Re: DOI-DIS 7.  http://stderr.org/pipermail/inquiry/2005-February/002346.html
In: DOI-DIS.    http://stderr.org/pipermail/inquiry/2005-February/thread.html#2343

BB: If "an unlimited amount of information" means the same as "infinite information",
    it's an oxymoron, which is how I first read the post, and, I took it, your
    wry-sounding reply that we don't know.  An infinity of information requires
    an infinite channel, which are equally oxymoronic as any particular event
    in an infinite channel would be equally likely with any other event --
    i.e.,  it would lack the necessary systemic (stochastic) constraints
    (or systematic covariance with an external system) to be a channel.
    If "unlimited amount of information" means "an unspecifiable amount"
    of "it's green", "solid", "round", etc., but an amount we'll recognize
    when it is sufficient, your reply is still correct, but with less
    wryness.  If it means an infinite amount of "it's green", solid",
    "round", etc., then we are back to an oxymoron again because the
    infinity would surely encompass "not-green", "not-solid", etc.,
    and your reply is back to sounding wry again.

Bill,

There are many interesting side-tracks here, but before
we get too far down the scenic railroad on some of them,
let's recall that this whole question initially rose in
connection with Peirce's definition of a "logical atom"
as a "term not capable of logical division", in essence,
"one of which every predicate may be universally affirmed
or denied".  The real problem here is with the invocation
of "every predicate", all of which possible predicates we
never really invoke in a well-bounded frame of reference,
but more sensibly limit ourselves to some well-defined
channel, code set, discursive universe, formal language,
family of natural kinds, or whatever you want to call it.

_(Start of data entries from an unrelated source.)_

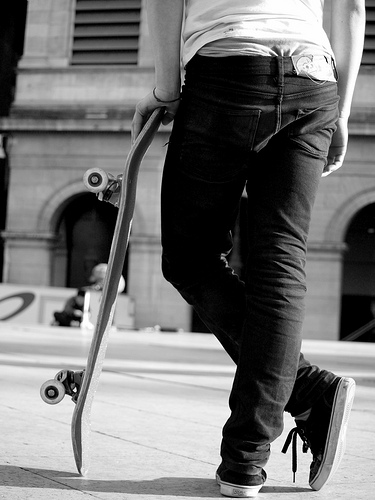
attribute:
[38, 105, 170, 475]
skateboard — upright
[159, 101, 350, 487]
leg — crossed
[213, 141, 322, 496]
leg — crossed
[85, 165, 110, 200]
wheel — white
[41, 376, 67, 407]
wheel — white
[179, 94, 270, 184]
pocket — back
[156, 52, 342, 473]
trousers — black, folded, sagging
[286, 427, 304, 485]
lace — lying, dangling downwards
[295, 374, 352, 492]
shoe — black, white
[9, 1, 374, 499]
photo — white, black, outdoors, daytime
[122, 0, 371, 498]
person — standing, resting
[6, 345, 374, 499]
floor — concrete, grey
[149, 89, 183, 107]
bracelet — black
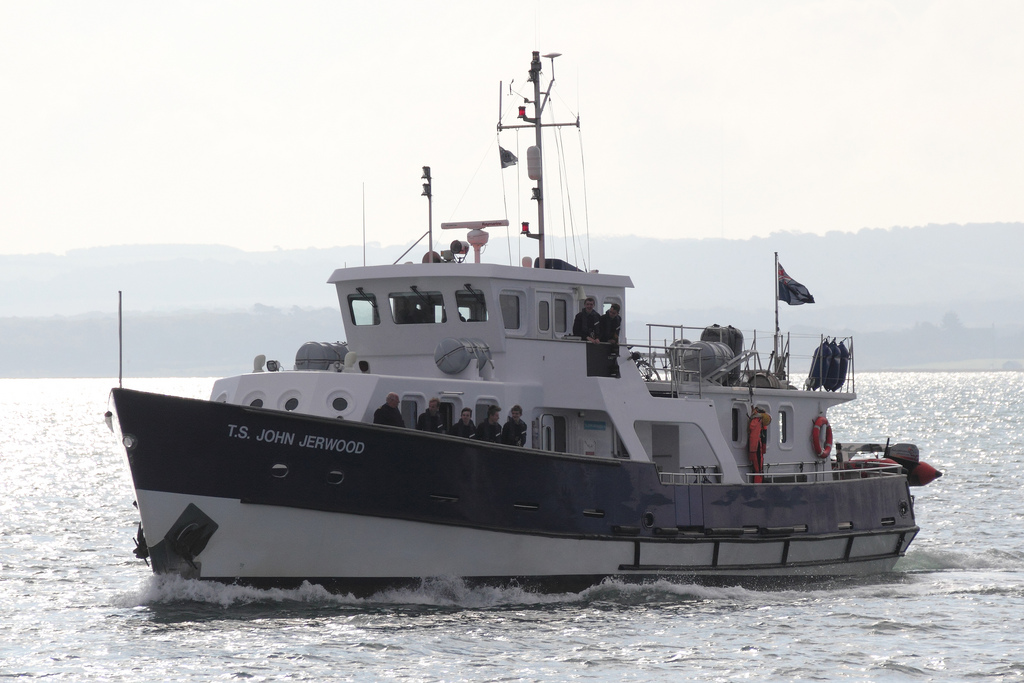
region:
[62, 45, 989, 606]
boat on the water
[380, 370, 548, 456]
a row of people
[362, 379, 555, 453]
people standing on the boat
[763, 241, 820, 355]
flag on a pole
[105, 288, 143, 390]
narrow pole on the front of the boat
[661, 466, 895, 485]
white railing around the boat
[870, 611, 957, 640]
ripple in the water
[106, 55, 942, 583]
a small ship on water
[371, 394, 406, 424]
a man standing on the deck of a ship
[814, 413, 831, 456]
a life preserver ring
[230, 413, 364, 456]
he name of a ship on the ship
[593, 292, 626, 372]
a man in black on the deck of a ship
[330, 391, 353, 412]
a small round window on a ship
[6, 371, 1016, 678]
a large body of water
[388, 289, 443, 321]
a window on the front of a ship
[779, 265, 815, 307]
a flag on a ship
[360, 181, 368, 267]
an antenna on a ship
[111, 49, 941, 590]
A luxuryb yacht in the water body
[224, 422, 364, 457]
The name of the yacht painted on its side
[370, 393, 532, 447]
Some passengers on the deck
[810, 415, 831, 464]
A safety float hung on the cabin wall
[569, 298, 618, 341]
Two persons on the upper deck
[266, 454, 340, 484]
Two of the portholes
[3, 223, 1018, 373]
Hills with vegetation on the faraway shore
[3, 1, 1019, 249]
Bright morning sky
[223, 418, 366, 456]
Lettering on the boat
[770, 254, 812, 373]
A flag on a pole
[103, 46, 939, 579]
A large boat on the water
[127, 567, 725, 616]
Water splashing up around the boat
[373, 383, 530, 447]
Men leaning over the side of the boat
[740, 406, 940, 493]
Orange equipment on the boat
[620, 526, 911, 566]
A railing on the boat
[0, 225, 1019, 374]
Land and mountains behind the boat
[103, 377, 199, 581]
The pointed front of the boat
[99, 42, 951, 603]
black and white cabin cruiser at sea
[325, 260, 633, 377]
boat cockpit has three front windows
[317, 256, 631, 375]
two people standing on upper level of boat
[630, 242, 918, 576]
flag on rear upper deck of boat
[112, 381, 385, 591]
name of boat in white letters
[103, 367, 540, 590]
four portholes in front cabin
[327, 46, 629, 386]
several antennas on roof of boat's cockpit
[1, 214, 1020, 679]
the shoreline is hilly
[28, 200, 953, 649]
boat in the water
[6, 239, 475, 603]
front of the boat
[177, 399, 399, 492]
words on the boat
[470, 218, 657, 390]
windows on the boat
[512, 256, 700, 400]
people on the boat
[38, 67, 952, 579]
black and white boat in water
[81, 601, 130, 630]
ripples in dark gray water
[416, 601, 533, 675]
ripples in dark gray water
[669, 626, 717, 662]
ripples in dark gray water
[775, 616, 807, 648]
ripples in dark gray water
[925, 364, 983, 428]
ripples in dark gray water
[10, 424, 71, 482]
ripples in dark gray water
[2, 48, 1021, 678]
the boat is on the water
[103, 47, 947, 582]
the letters on the boat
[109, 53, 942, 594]
the people on the boat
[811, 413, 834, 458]
the lifesaver is orange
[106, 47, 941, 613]
the boat is white and dark blue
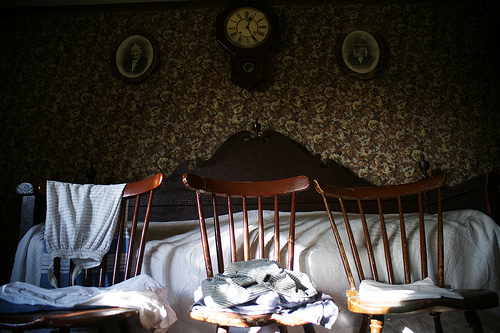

In Peirce's original context, it is reasonable to imagine that we can always
think of one more predicate to divide whatever term we are given, since there
is no talk yet of realistic practical constraints on our imagination.  In that
frame of mind, what Peirce says about logical atoms, that they "can be realized
neither in thought nor in sense", seems true enough.

By way of a slippery slope that I'm still trying to plot the grade of,
we graduated from this talk of unrealizable logical atoms to talking
of whole systems, some very different from atoms in their imagery,
that take overwhelmingly lots and lots of information to specify.
The question there becomes, not whether we can imagine new ways
to split the evolutionary heirs of the system, but whether we
really need to in order to tie the system down sufficiently
securely.  Whatever the situation with abstract, extreme,
ideal cases, it seems clear enough that we commonly find
ourselves pressed in our concrete, middling, practical
situations to invoke as yet unconsidered distinctions
in order to describe the situation adequately.  And
since the use of abstract extreme ideals is mainly
to illuminate concrete middling practice, we are
brought to this pass in any case.

One of the interesting issues that arises here is the issue of abduction.
The problem of abductive inference is the problem of "changing channels",
that is, a study of the forces that lead us to add a new concept, all the
better to unify the manifold of sensuous impressions, and the reasons why
it might be impossible to unify sense in a reasonable fashion without it.